186 days until the first class . . .
And, the process for admission officially began today. When I received my admittance letter in 2016, I asked for a one year deferment so that I could make some more money. Now, that year is coming to an end. I just got my letter announcing my admission into the graduate program for 2017.
So, now begins all of the bureaucracy and red tape for becoming an actual student.
...you will receive more information about fall orientation meetings and workshops, registration, housing in the Boulder area, etc.
Well, this is what I wanted.
In other news, I promised to create a document on the foundations of desirism by mid-march. That document is progressing. The second part of the document is going along a path other than that which I originally intended though, actually, I think it makes more sense.
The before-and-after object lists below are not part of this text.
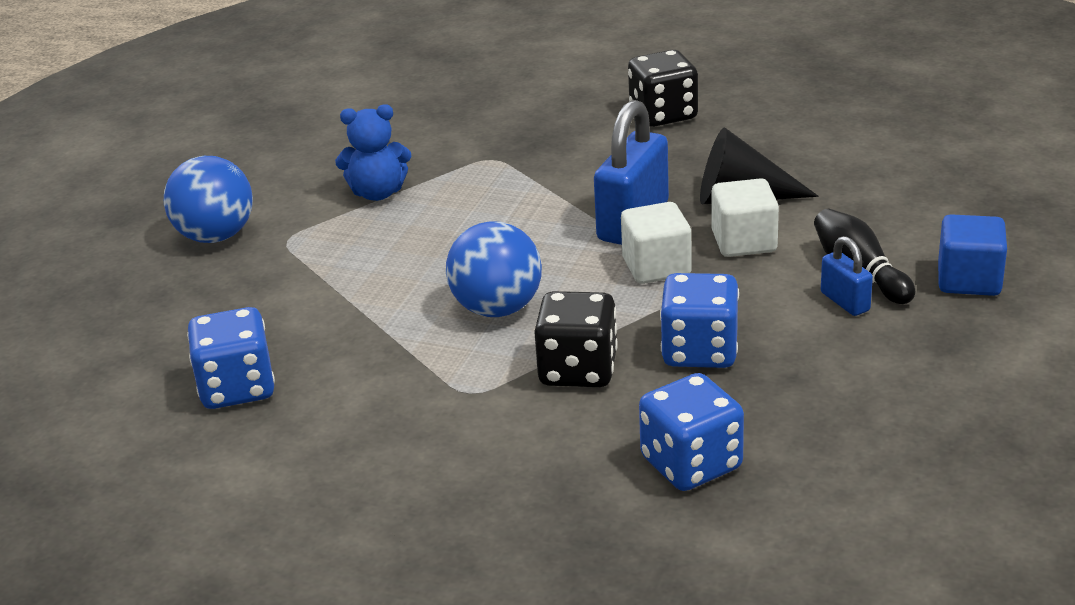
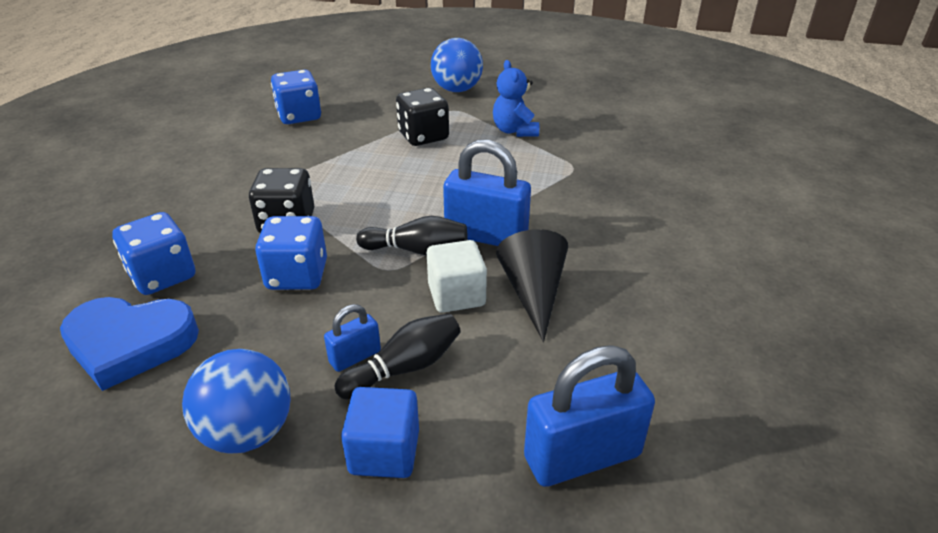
camera: 80 degrees right, 5 degrees up
(497, 308) = (367, 186): blue ball -> blue ball (247, 432)
(656, 267) = (417, 250): white cube -> black bowling pin
(663, 114) = (678, 243): black dice -> black dice (423, 136)
(830, 465) = (130, 344): none -> blue heart
(957, 187) = (582, 456): none -> blue padlock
The first 15 or so sections of the document came from my blog postings, "Desirism Book". They start with the story of Alph alone on a planet with one desire - a desire to gather stones. It then describes in various ways how value is a relationship between a state of affairs and a desire. Things like: a desire is a propositional attitude that can be expressed in the form, "Agent desires that P" where "P" is a proposition. A desire that P provides Agent with a motivating reason to realize any state of affairs in which "P" is true. That which is useful in bringing about S has instrumental value, and that which results from realizing S but is not aimed for is an unintended consequence.
It then applies this concept of value to Robert Nozick's experience machine, G.E. Moore's "beautiful world", J.S. Mill's Socrates unsatisfied versus a fool satisfied, pushpin versus poetry, and similar questions that moral philosophers like to talk about.
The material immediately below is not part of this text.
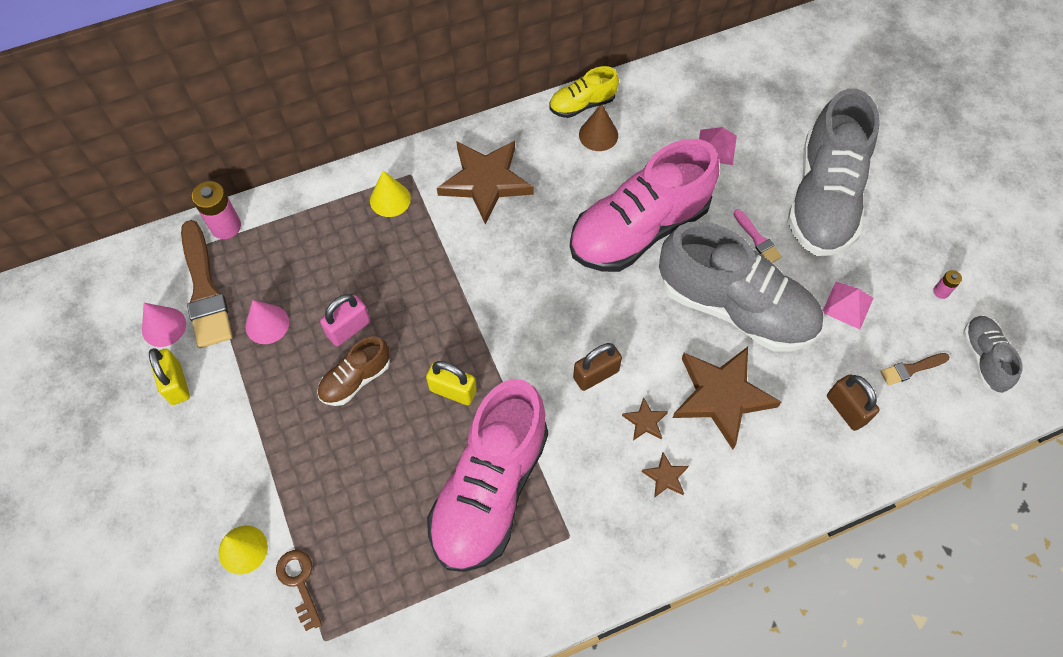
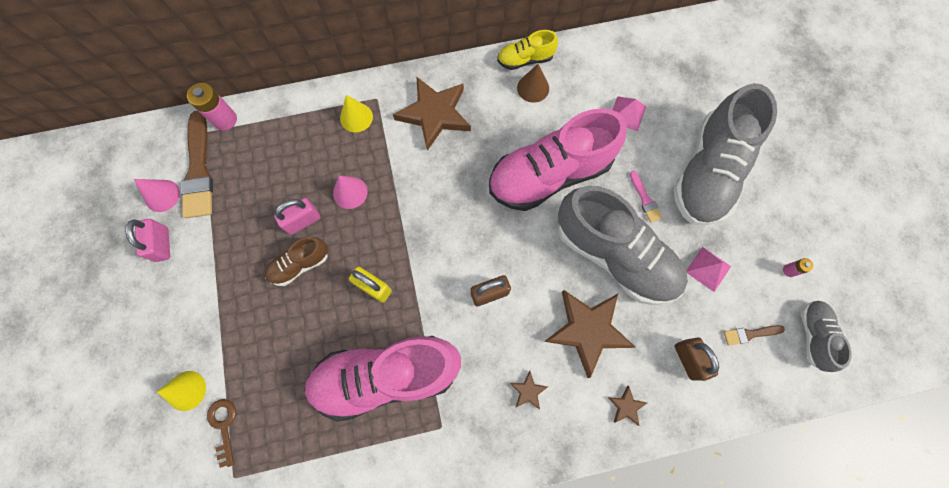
camera: 10 degrees right, 10 degrees up
(176, 384) = (162, 244): yellow padlock -> pink padlock
(267, 324) = (241, 206): pink cone -> pink cone (350, 192)
(490, 489) = (386, 376): pink shoe -> pink shoe turned 45 degrees clockwise
(645, 421) = (521, 340): brown star -> brown star (626, 406)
Then I introduce a second person, Bett, and explain how Alph's desire to gather stones counts as a reason to give Bett a desire to scatter stones.
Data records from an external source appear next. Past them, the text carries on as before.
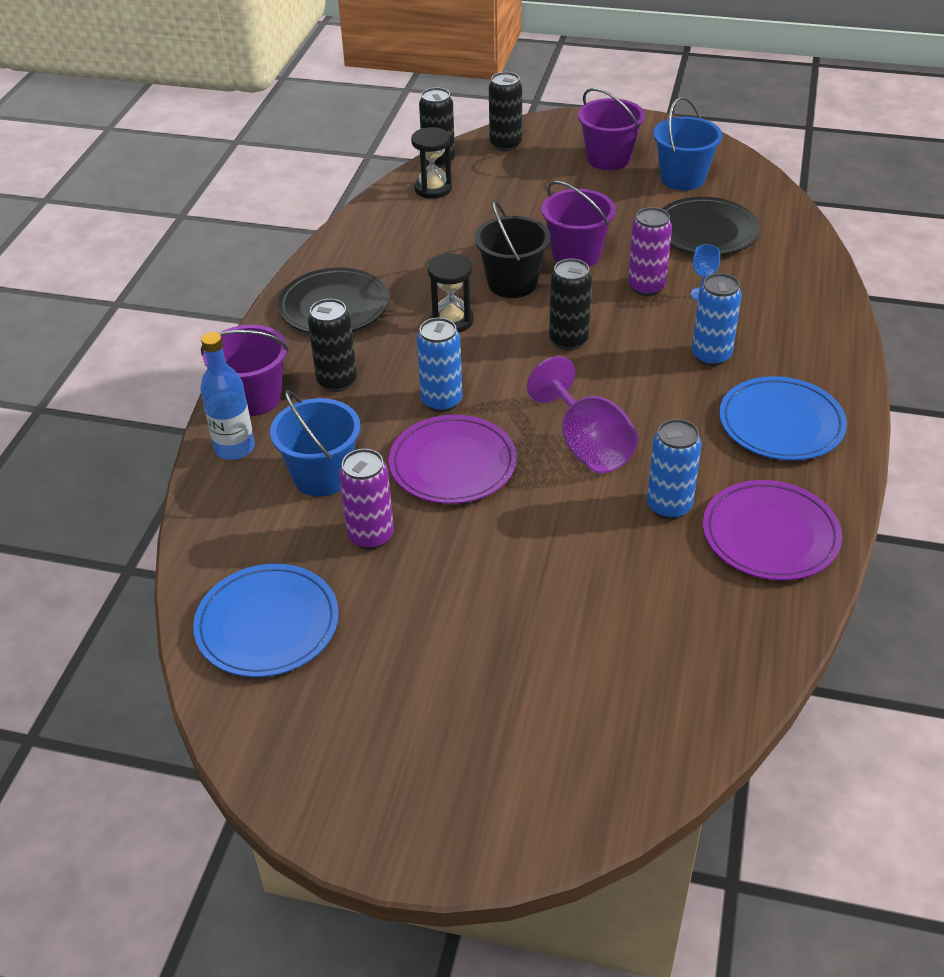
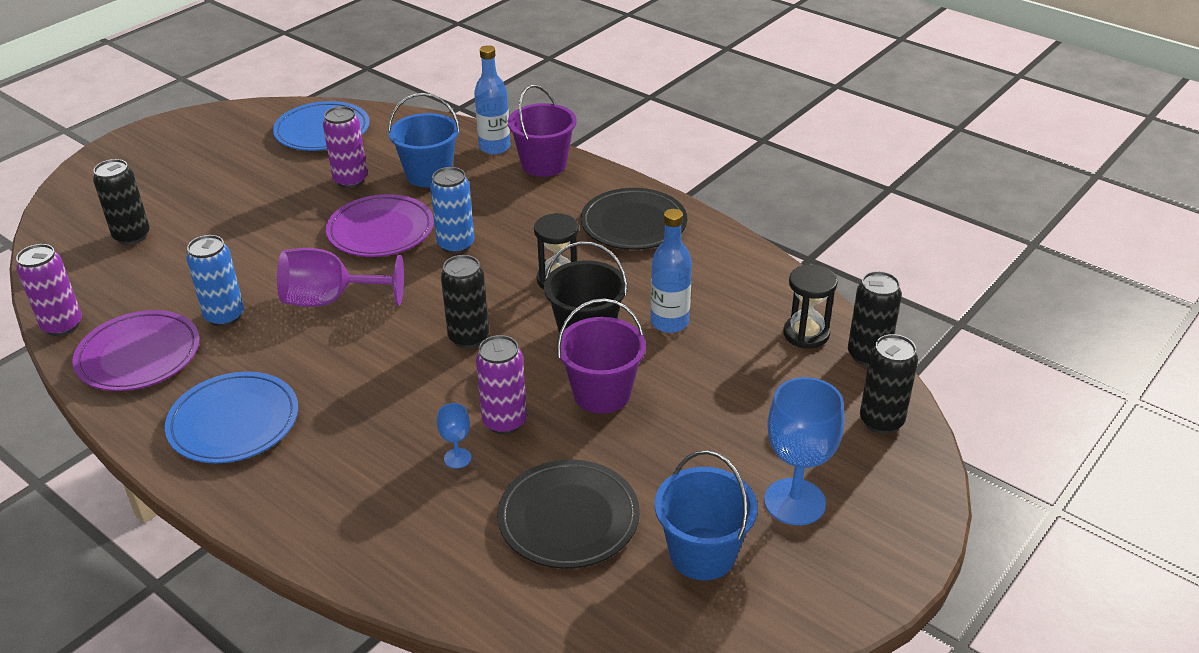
camera: 115 degrees right, 5 degrees down
(337, 381) = (529, 203): black can -> black can (132, 236)
(466, 249) = (669, 322): none -> blue bottle
(608, 159) = (794, 502): purple bucket -> blue goblet
(711, 356) = (361, 420): blue can -> none
(788, 627) = (62, 325): none -> purple can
Then the discussion goes from there to introduce the fact that it is possible to mold desires using reward and punishment - including praise and condemnation.
Here is where that booklet took an unintended course. I made the society more complex and introduced the fact that it is reasonable in such a society to use reward and punishment to promote aversions to such things as lying, theft, assault, rape, and murder. These are aversions that people generally have many and strong reasons to create. I then went on to explain how this accounts for moral obligation, prohibition, and non-obligatory permission. I have written a section on how praise and condemnation are included in the meaning of moral terms.
The next section I will write has to do with supererogatory actions and the concept of an "excuse".
With those two sections written, I should then have a brief account of how - building up from premises that no materialist should have any trouble with - we can get a materialist account of morality that works in the real world that science has revealed to us.
I will then be posting that document in the desirism group on Facebook, asking folks to help me to edit it and improve it so that it serves as a useful introduction to desirism. It should be a document that people can hand out to others and say, "If you want a simple introduction to the theory, this is it."
2 comments:
Might I offer a suggestion? From the feedback I have received from some people I provided the link to your blog postings, many feel like more explanation as to what desires are - the biology, the different types, the way we have a multitude of desires, and how some are in opposition to each other - should be included in the first few chapters to lay the groundwork for the practical implications.
A good suggestion.
The philosophy department at the University of Colorado offers a Graduate Certificate in Cognitive Science that would allow me to take courses exactly on these subjects.